Excerpted text:
'''
How much carbon dioxide are we talking about? Think of all the greenhouse gas emissions that will be emitted from all the cars, power plants, factories, and deforestation over the next 20 years. By 2100, we will need to take about that same amount out of the atmosphere. 
Here is the rub: We don’t know how to do carbon dioxide removal at that scale.
The one proven low-cost technology that we can turn to is the tree. Reforestation is, hands down, the best and most cost-effective approach to carbon dioxide removal. In addition to benefiting the climate, it also slows soil erosion, and often can increase water supplies, restore biodiversity, and provide economic benefits. But we have many competing uses for land – especially as the world population continues its growth towards eight billion people and incomes rise. Even the most promising reforestation scenarios don’t meet the full need for carbon removal. 
There are other promising but costlier approaches in early stages of development. “Direct Air Capture” relies on large fans blowing air through huge devices to capture carbon dioxide. Other strategies include weatherization of rocks and changing agricultural practices to store carbon in soils, which can also improve agricultural productivity. 
For carbon dioxide removal to grow at the pace needed, serious action must be taken now to create demand and to drive down the cost of new technologies. 
Luckily, some progress is already being made. Efforts to promote reforestation, for example, began in 2011 with the “Bonn Challenge,” which led to commitments from 47 national and subnational governments to restore nearly 400 million acres of land. Earlier this summer Sweden declared that it will be carbon neutral (with any emissions offset by carbon dioxide removal) by 2045 and carbon negative after that. 
But much more is needed. Meeting the goals of the Paris Climate Agreement will require gigaton-scale carbon dioxide removal.
'''
Problem A:
Output the passage on carbon dioxide removal from "The one proven" up to and including "for carbon removal.".
Problem B:
Finish out the next part of the carbon dioxide removal passage, picking up after its final sentence.
You won't need the records for anything here.

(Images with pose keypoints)
'''
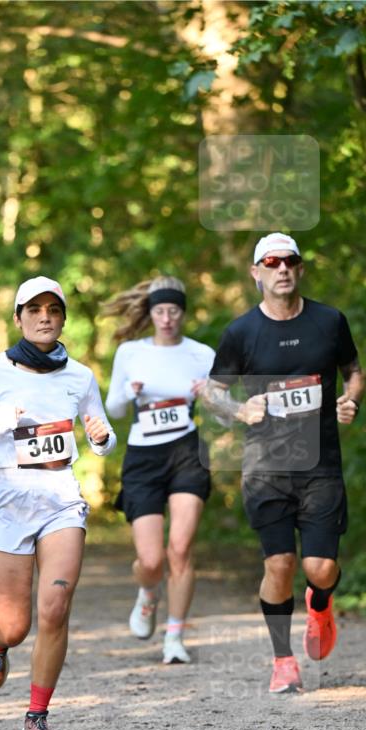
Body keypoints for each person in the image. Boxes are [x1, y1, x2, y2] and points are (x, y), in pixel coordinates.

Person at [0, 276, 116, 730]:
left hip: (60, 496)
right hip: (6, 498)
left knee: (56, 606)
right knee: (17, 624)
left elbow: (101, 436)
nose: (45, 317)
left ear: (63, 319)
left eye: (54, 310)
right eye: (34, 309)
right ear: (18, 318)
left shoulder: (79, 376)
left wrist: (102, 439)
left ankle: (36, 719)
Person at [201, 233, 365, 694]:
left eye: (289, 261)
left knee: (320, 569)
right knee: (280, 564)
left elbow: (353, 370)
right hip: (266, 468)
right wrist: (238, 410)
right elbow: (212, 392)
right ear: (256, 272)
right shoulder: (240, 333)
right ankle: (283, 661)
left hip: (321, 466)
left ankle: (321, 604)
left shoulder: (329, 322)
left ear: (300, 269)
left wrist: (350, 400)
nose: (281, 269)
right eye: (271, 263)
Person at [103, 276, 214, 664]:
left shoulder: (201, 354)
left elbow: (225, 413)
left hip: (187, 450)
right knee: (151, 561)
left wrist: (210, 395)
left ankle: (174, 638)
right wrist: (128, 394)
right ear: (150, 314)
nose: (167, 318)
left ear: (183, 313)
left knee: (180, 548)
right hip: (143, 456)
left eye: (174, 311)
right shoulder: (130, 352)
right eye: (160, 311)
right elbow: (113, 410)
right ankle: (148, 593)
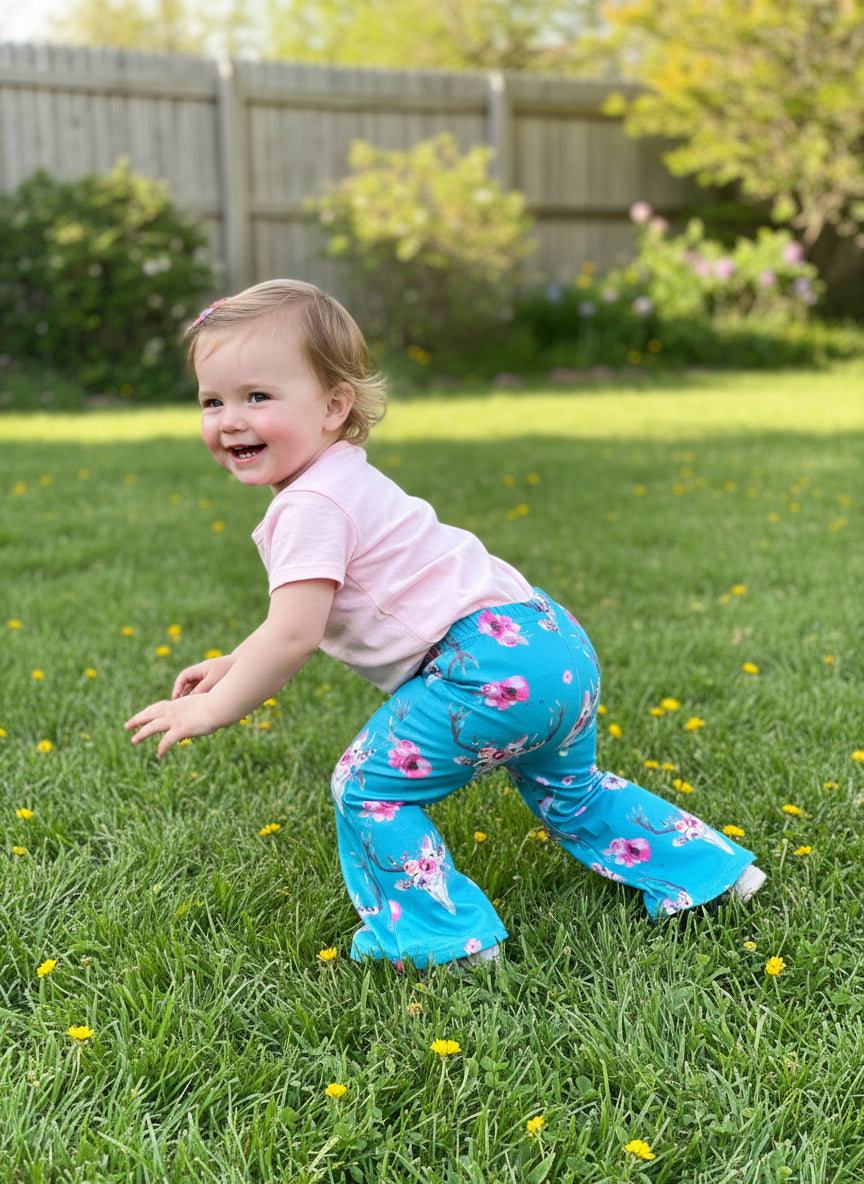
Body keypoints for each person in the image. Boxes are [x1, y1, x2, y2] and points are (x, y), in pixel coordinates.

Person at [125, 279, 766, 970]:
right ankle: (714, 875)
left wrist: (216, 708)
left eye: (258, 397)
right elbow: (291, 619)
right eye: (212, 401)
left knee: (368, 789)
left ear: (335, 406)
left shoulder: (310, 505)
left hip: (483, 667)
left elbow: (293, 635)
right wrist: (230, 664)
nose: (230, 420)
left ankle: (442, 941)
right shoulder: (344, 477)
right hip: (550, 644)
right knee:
'''
Task output A:
The one proven low-cost technology that we can turn to is the tree. Reforestation is, hands down, the best and most cost-effective approach to carbon dioxide removal. In addition to benefiting the climate, it also slows soil erosion, and often can increase water supplies, restore biodiversity, and provide economic benefits. But we have many competing uses for land – especially as the world population continues its growth towards eight billion people and incomes rise. Even the most promising reforestation scenarios don’t meet the full need for carbon removal.

Task output B:
Just as actions to reduce carbon dioxide emissions were first catalyzed when governments and companies announced commitments to reduce emissions to the atmosphere, it is now time for leaders to announce specific, time-bound commitments to remove carbon dioxide from the atmosphere. These goals could be ratcheted up as technologies develop and costs drop. Investments in reforestation or enhanced soil carbon storage could be used to deliver on the commitments, as could procurement policies that create incentives to use carbon dioxide derived from direct air capture. Governments could also mandate that companies emitting greenhouse gases purchase “credits” that would pay for carbon dioxide removal with a technology like direct air capture. 
Since most of these strategies need further development quickly, there is also a vital role for mission investors and philanthropists to promote appropriate policies and identify ways to bring new technology to scale. 
While challenge is daunting, the opportunities are just as real. Markets already exist for carbon dioxide removal in the case of reforestation, and the market for carbon dioxide removal will grow dramatically in the coming decades. 
Next month, leaders from around the world will gather for the Global Climate Action Summit in San Francisco. The opportunity is ripe for governments and businesses to seize the leadership mantle by being among the first to commit to removing carbon dioxide from the atmosphere. Reducing emissions alone will not secure a stable climate and avoid the worst impacts of climate change. Now is the time to recognize that carbon dioxide removal is a central strategy in the fight against climate change.